Hubo una tía nuestra, fiel como no lo ha sido ninguna otra mujer. Al menos eso cuentan todos los que la conocieron. Nunca se ha vuelto a ver en Puebla mujer más enamorada ni más solícita que la siempre radiante tía Valeria.
Hacía la plaza en el mercado de la Victoria. Cuentan las viejas marchantas que hasta en el modo de escoger las verduras se le notaba la paz. Las tocaba despacio, sentía el brillo de sus cáscaras y las iba dejando caer en la báscula. Luego, mientras se las pesaban, echaba la cabeza para atrás y suspiraba, como quién termina de cumplir con un deber fascinante.
Algunas de sus amigas la creían medio loca. No entendían cómo iba por la vida, tan encantada, hablando siempre bien de su marido. Decía que lo adoraba aun cuando estaban más solas, cuando conversaban como consigo mismas en el rincón de un jardín o en el atrio de la iglesia.
Su marido era un hombre común y corriente, con sus imprescindibles Ataques de mal humor, con su necesario desprecio por la comida del día, con su ingrata incertidumbre de que la mejor hora para querer era la que a él se le antojaba, con sus euforias matutinas y sus ausencias nocturnas, con su perfecto discurso y su prudentísima distancia sobre lo que son y deben ser los hijos. Un marido como cualquiera. Por eso parecía inaudita la condición de perpetua enamorada que se desprendía de los ojos y la sonrisa de la tía Valeria.
-¿Cómo le haces? -le preguntó un día su prima Gertrudis, famosa porque cada semana cambiaba de actividad dejando en todas la misma pasión desenfrenada que los hombres gastan en una sola tarea. Gertrudis podía tejer cinco suéteres en tres días, emprenderla a caballo durante horas, hacer pasteles para todas las kermeses de caridad, tomar clases de pintura, bailar flamenco, cantar ranchero, darles de comer a setenta invitados por domingo y enamorarse con toda obviedad de tres señores ajenos cada lunes.
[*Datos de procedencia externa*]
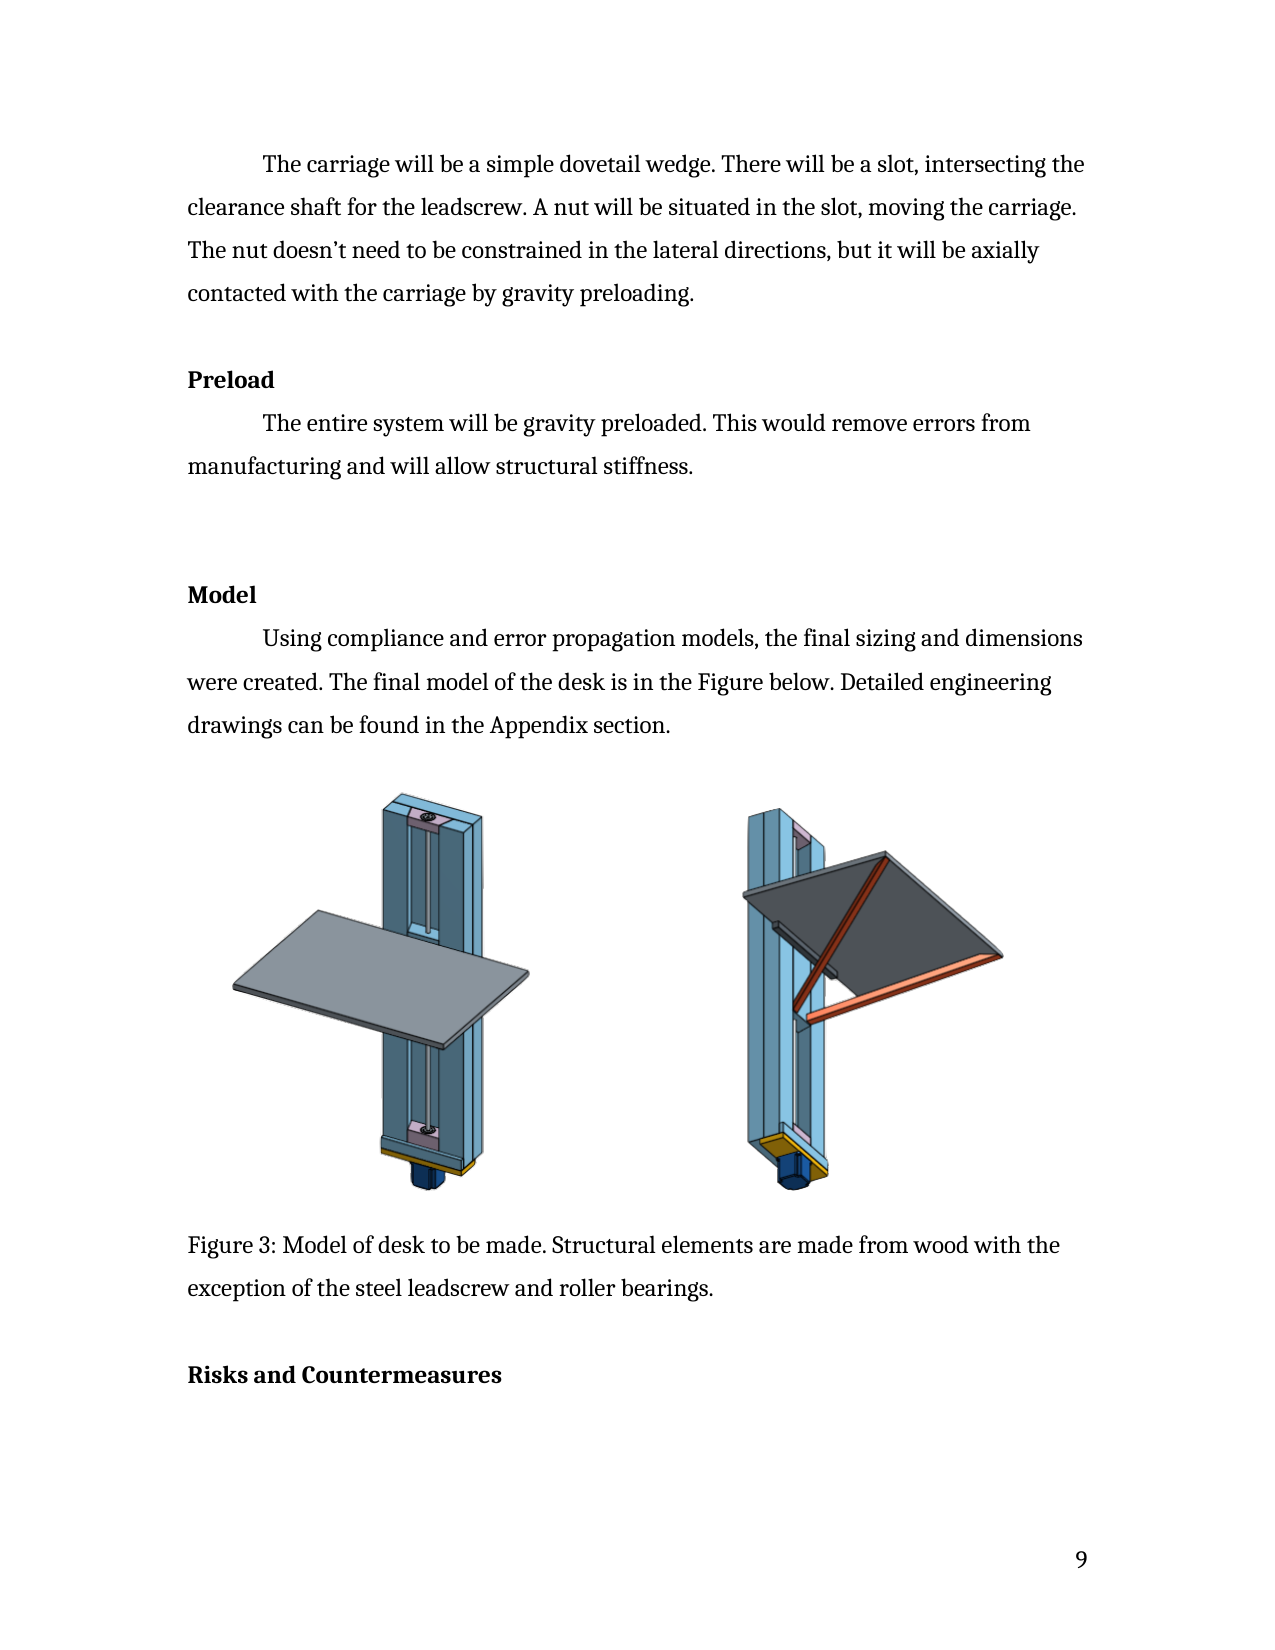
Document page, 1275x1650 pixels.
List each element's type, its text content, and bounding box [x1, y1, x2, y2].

text Using compliance and error propagation models, the final sizing and dimensions were created. The final model of the desk is in the Figure below. Detailed engineering drawings can be found in the Appendix section. [187, 624, 1087, 739]
text Figure 3: Model of desk to be made. Structural elements are made from wood with the exception of the steel leadscrew and roller bearings. [187, 1231, 1087, 1303]
picture [187, 753, 1073, 1217]
text The carriage will be a simple dovetail wedge. There will be a slot, intersecting the clearance shaft for the leadscrew. A nut will be situated in the slot, moving the carriage. The nut doesn’t need to be constrained in the lateral directions, but it will be axially contacted with the carriage by gravity preloading. [187, 150, 1087, 308]
text Model [187, 581, 1087, 610]
text Preload [187, 366, 1087, 394]
text Risks and Countermeasures [187, 1361, 1087, 1389]
text The entire system will be gravity preloaded. This would remove errors from manufacturing and will allow structural stiffness. [187, 409, 1087, 481]
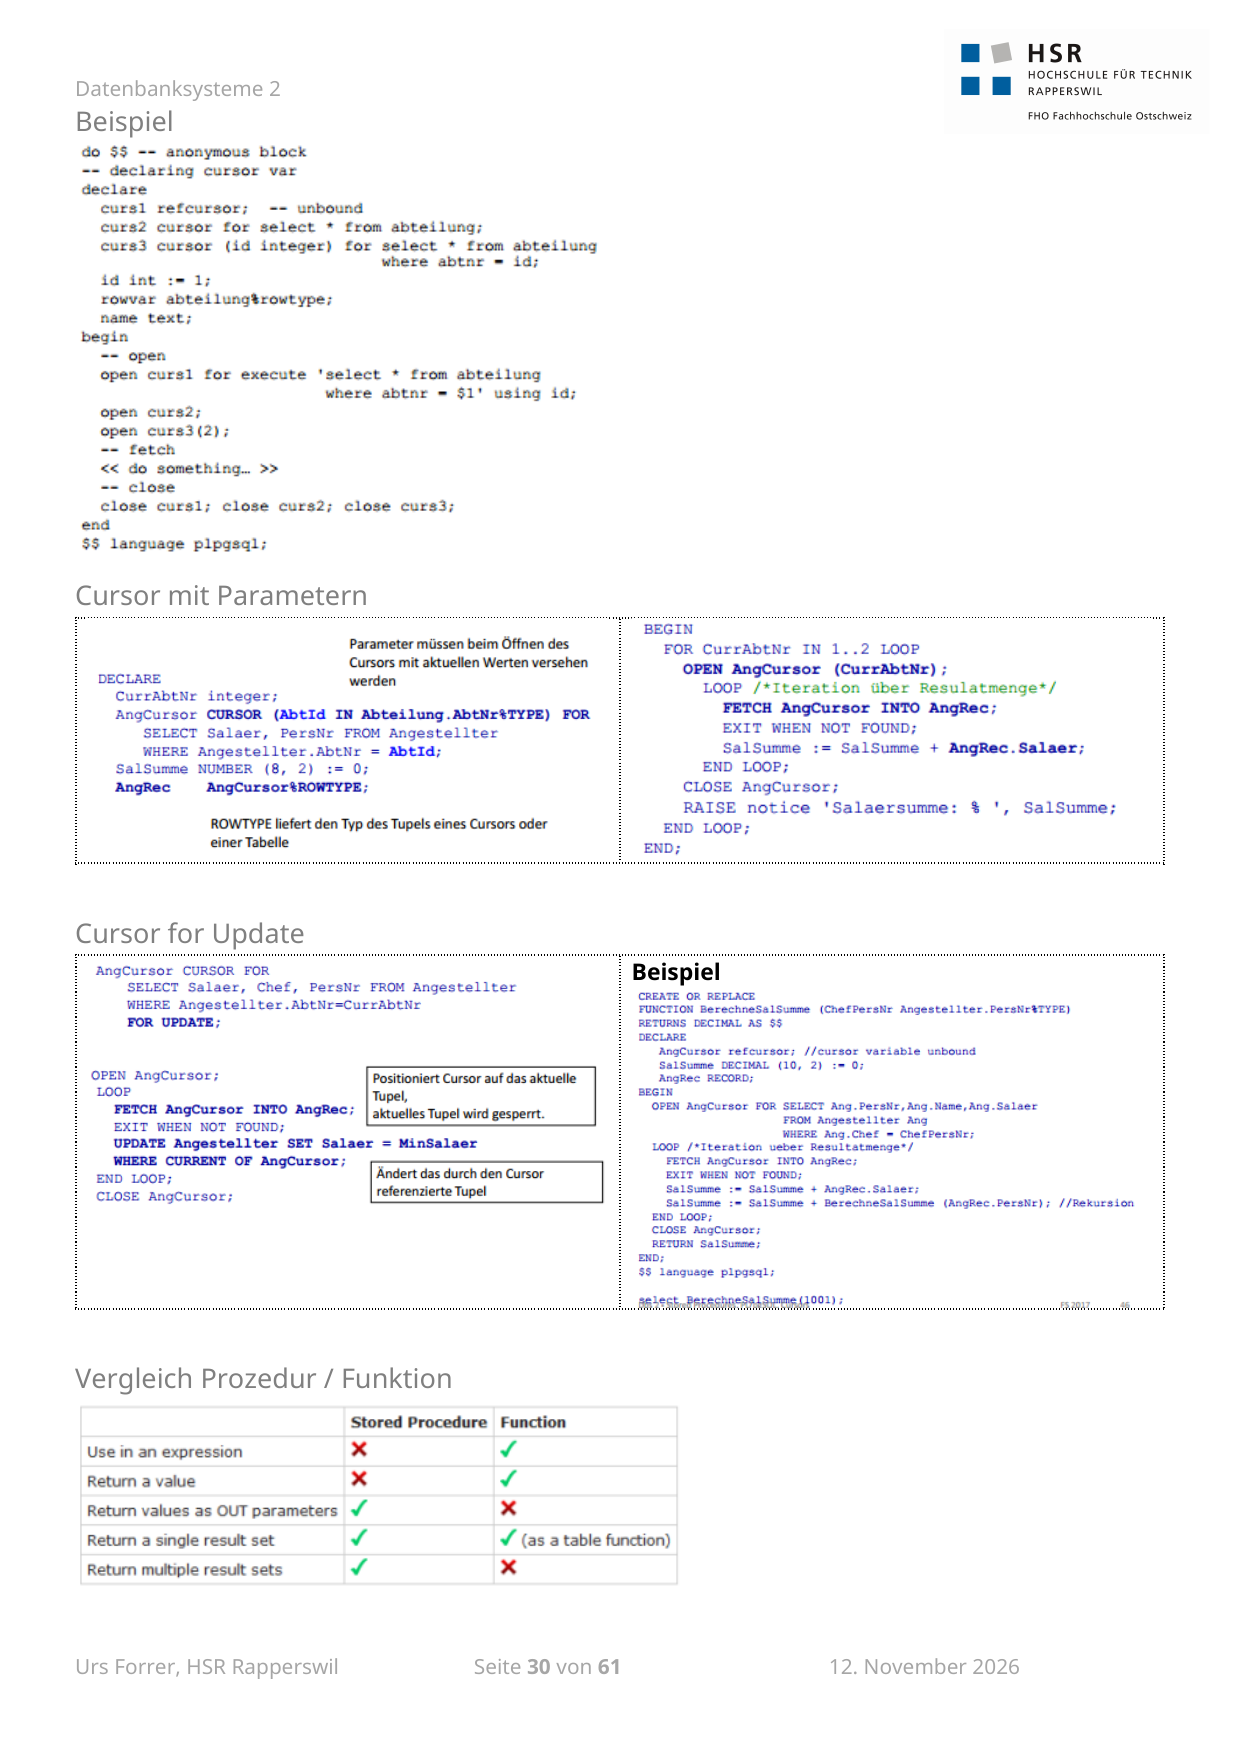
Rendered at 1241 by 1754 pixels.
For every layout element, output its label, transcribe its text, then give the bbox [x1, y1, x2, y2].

table_header Beispiel [620, 954, 1164, 1307]
table_header [620, 617, 1164, 862]
picture [75, 1399, 686, 1591]
picture [631, 618, 1153, 861]
table_header [609, 617, 620, 862]
subtitle Cursor for Update [75, 914, 1165, 951]
subtitle Cursor mit Parametern [75, 577, 1165, 614]
table_header [76, 954, 620, 1307]
subtitle Vergleich Prozedur / Funktion [75, 1360, 1165, 1397]
table_header [76, 617, 87, 862]
picture [87, 618, 609, 862]
picture [943, 29, 1210, 134]
picture [631, 987, 1153, 1308]
picture [75, 142, 636, 558]
picture [87, 956, 609, 1217]
subtitle Beispiel [75, 102, 1165, 139]
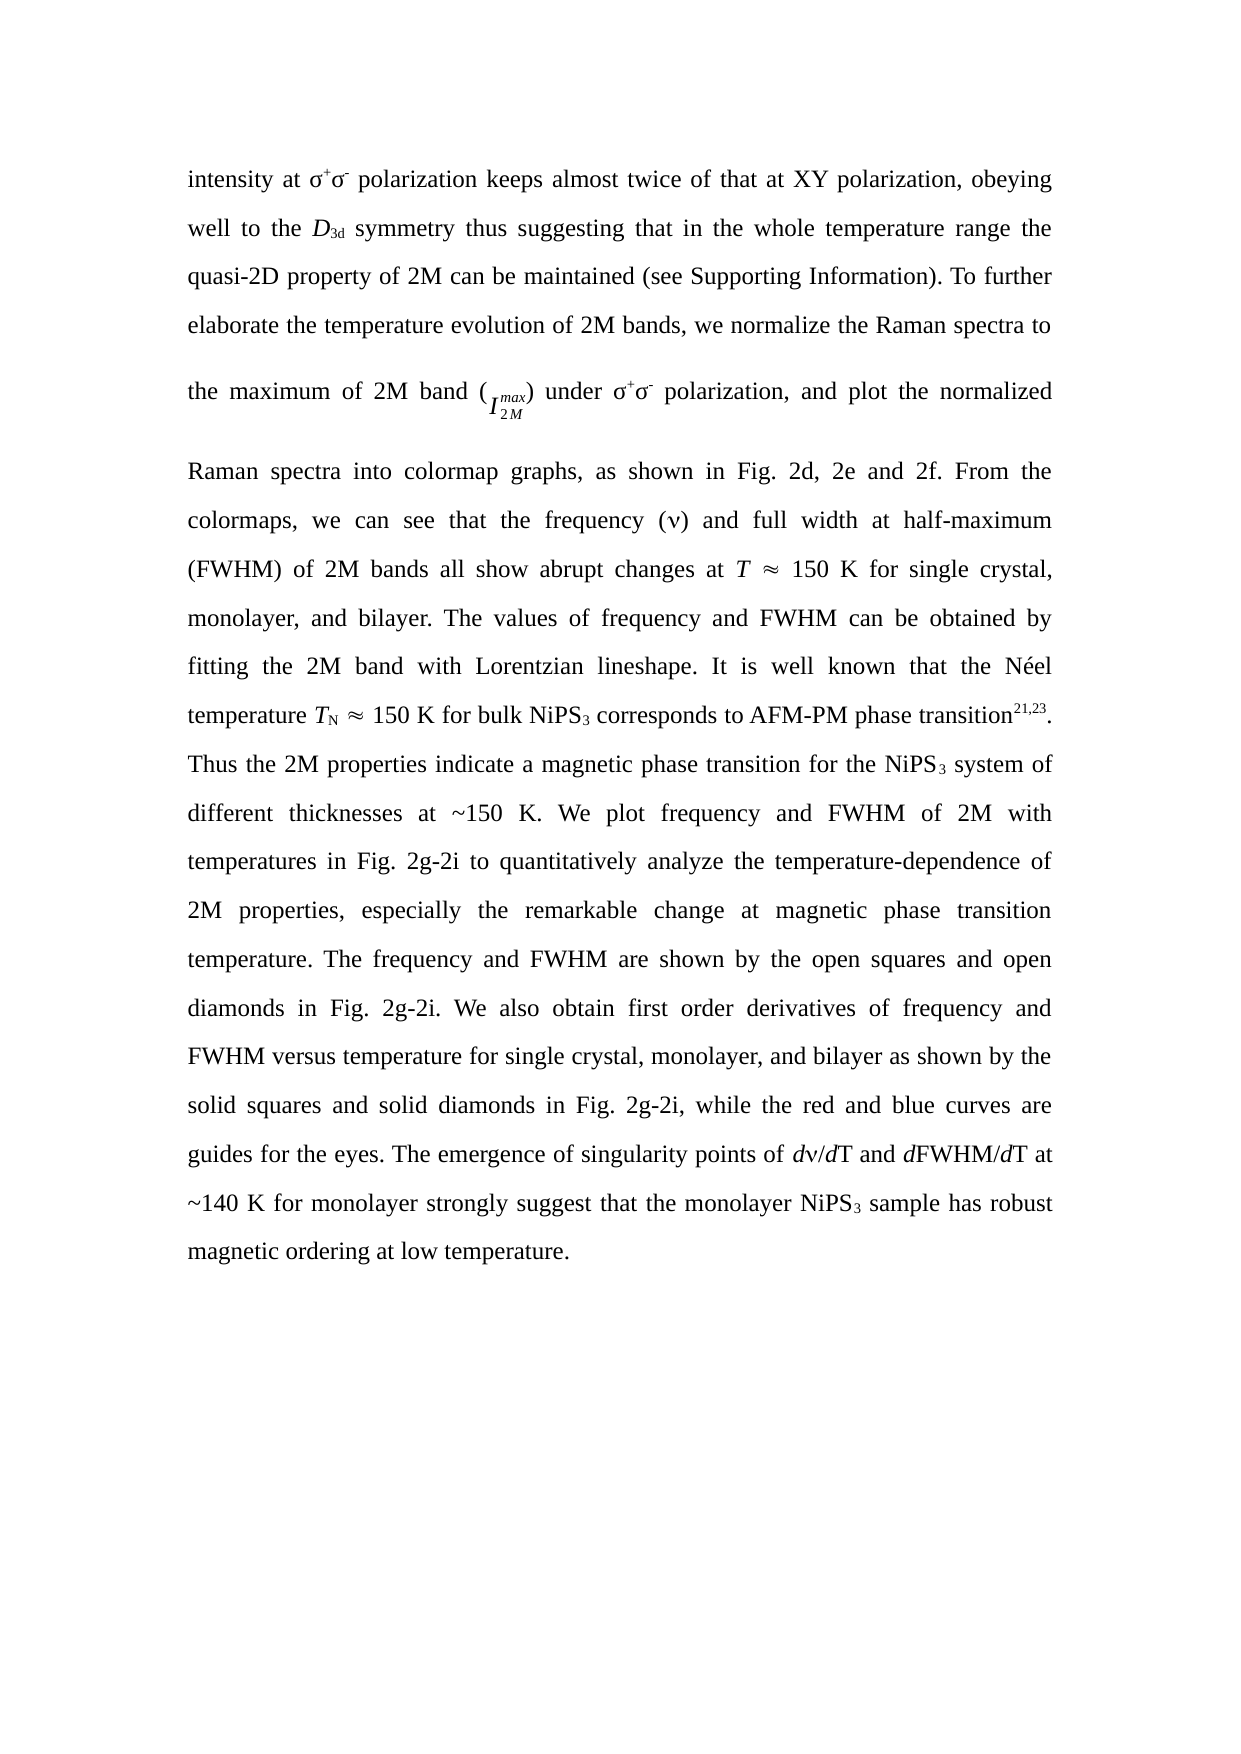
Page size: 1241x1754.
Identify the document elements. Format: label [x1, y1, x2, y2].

text [187, 162, 1053, 1267]
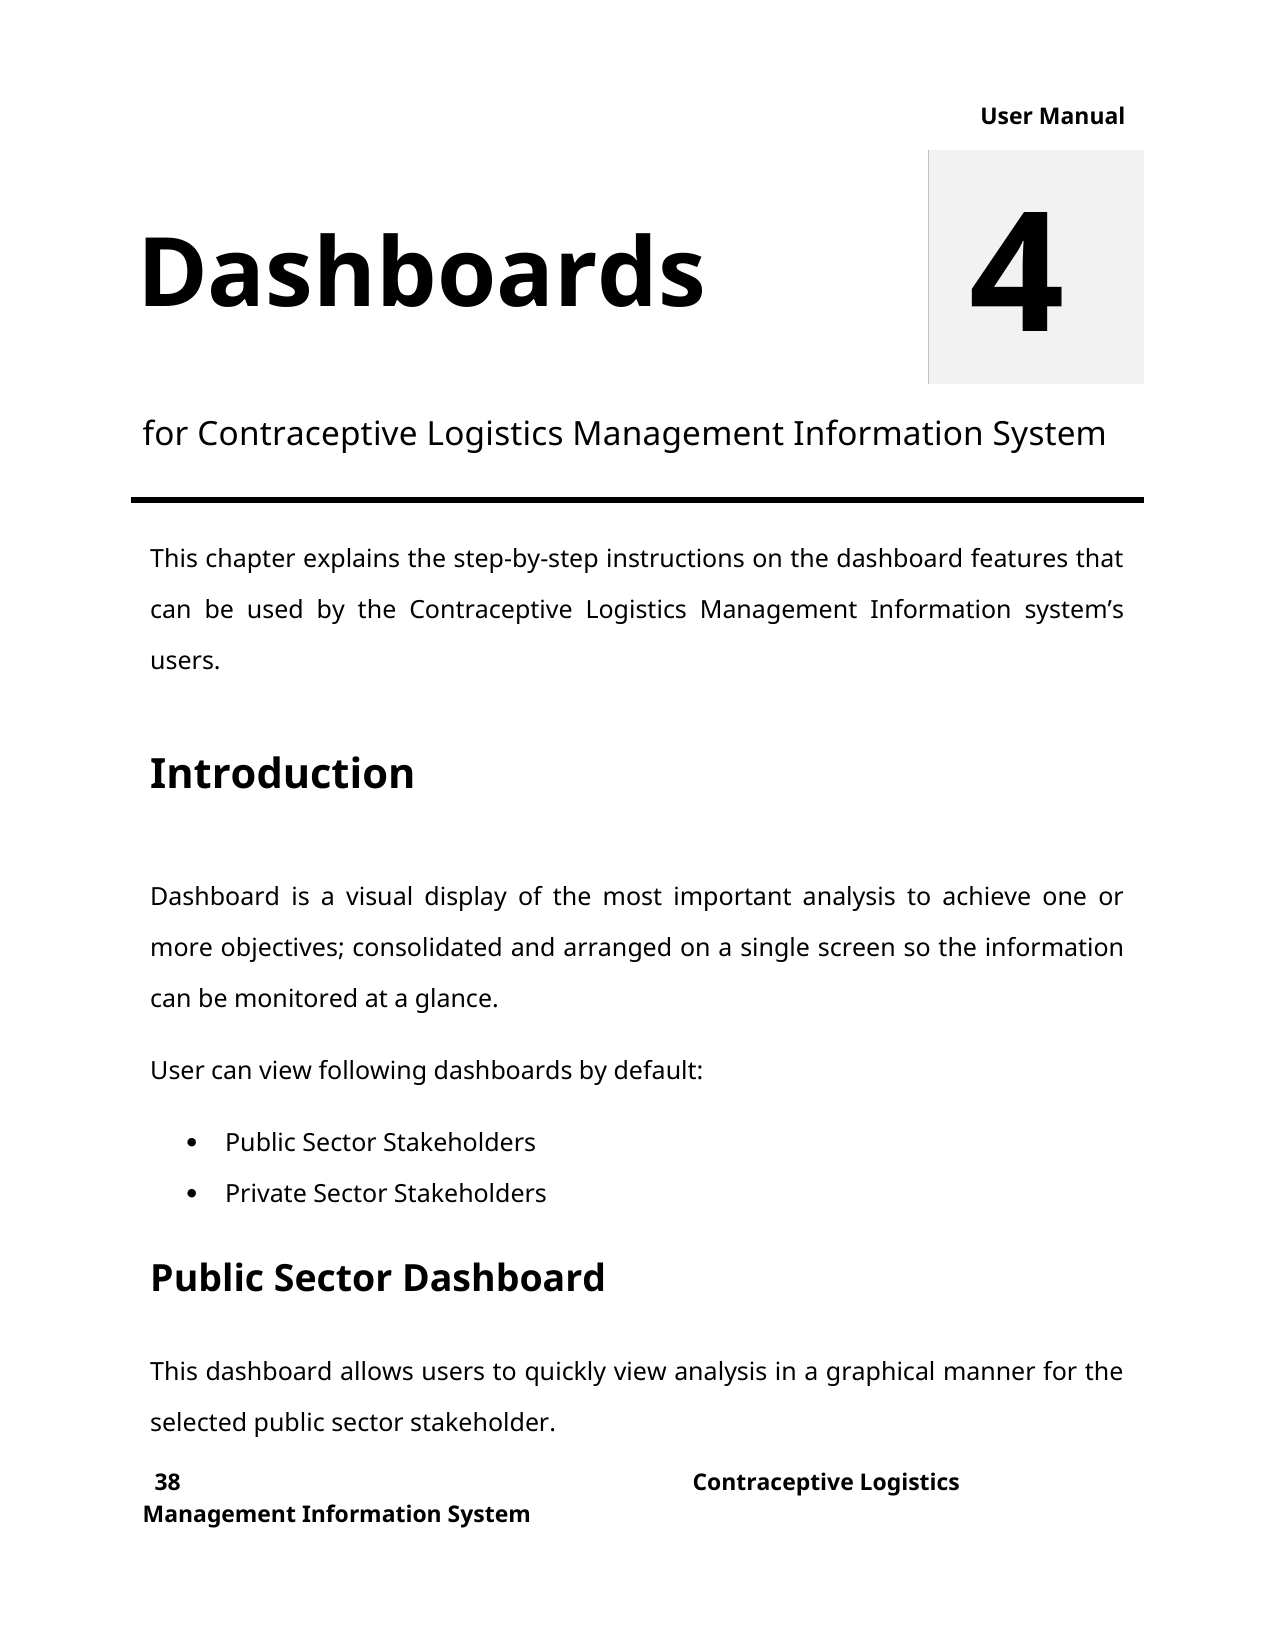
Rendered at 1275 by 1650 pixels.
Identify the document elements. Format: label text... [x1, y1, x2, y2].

text User can view following dashboards by default: [150, 1053, 1125, 1087]
table_header Dashboards [141, 150, 928, 384]
list Private Sector Stakeholders [187, 1176, 1125, 1210]
list Public Sector Stakeholders [187, 1125, 1125, 1159]
table_cell for Contraceptive Logistics Management Information System [131, 384, 1144, 497]
subtitle Public Sector Dashboard [150, 1252, 1125, 1303]
text Dashboard is a visual display of the most important analysis to achieve one or more objectives; consolidated and arranged on a single screen so the information can be monitored at a glance. [150, 879, 1125, 1015]
subtitle Introduction [150, 744, 1125, 801]
text This chapter explains the step-by-step instructions on the dashboard features that can be used by the Contraceptive Logistics Management Information system’s users. [150, 541, 1125, 677]
table_header 4 [929, 150, 1144, 384]
text This dashboard allows users to quickly view analysis in a graphical manner for the selected public sector stakeholder. [150, 1353, 1125, 1438]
-¿Cómo le hago para qué? -preguntó la apacible tía Valeria.
-Para no aburrirte nunca -dijo la prima Gertrudis, mientras ensartaba la aguja y emprendía el bordado de uno de los trescientos manteles de punto de cruz que les heredó a sus hijas-. A veces creo que tienes un amante secreto lleno de audacias.
La tía Valeria se rió. Dicen que tenía una risa clara y desafiante con la que se ganaba muchas envidias.
-Tengo uno cada noche -contestó, tras la risa.
-Como si hubiera de dónde sacarlos -dijo la prima Gertrudis, siguiendo hipnotizada el ir y venir de su aguja.
-Hay -contestó la tía Valeria cruzando las suaves manos sobre su regazo.
-¿En esta ciudad de cuatro gatos más vistos y apropiados? -dijo la prima Gertrudis haciendo nudo.
-En mi pura cabeza -afirmó la otra, echándola hacia atrás en ese gesto tan suyo que hasta entonces la prima descubrió como algo más que un hábito raro.
-Nada más cierras los ojos -dijo, sin abrirlos- y hacesde tu marido lo que más te apetezca: Pedro Armendáriz o Humphrey Bogart, Manolete o el gobernador, el marido de ti mejor amiga o el mejor amigo de tu marido, el marchante que vende las calabacitas o el millonario protector de un asilo de ancianos. A quién tu quieras, para quererlo de distinto modo. Y no te aburres nunca. El único rieso es que al final se te noten las nubes en la cara. Pero eso es fácil evitarlo, porque las espantas con las manos y vuelves a besar a tu marido que seguro te quiere como si fueras Ninón Sevilla o Greta Garbo, María Victoria o la adolescente que florece en la casa de junto. Besas a tu marido y te levantas al mercado o a dejar a los niños al colegio. Besas a tu marido, te acurrucas contra su cuerpo en las noches de peligro, y te dejas soñar...
Dicen que así hizo siempre la tía Valeria y que por eso vivió a gusto muchos años. Lo cierto es que se murió mientras dormía con la cabeza echada hacia atrás y un autógrafo de Agustín Lara debajo de la almohada.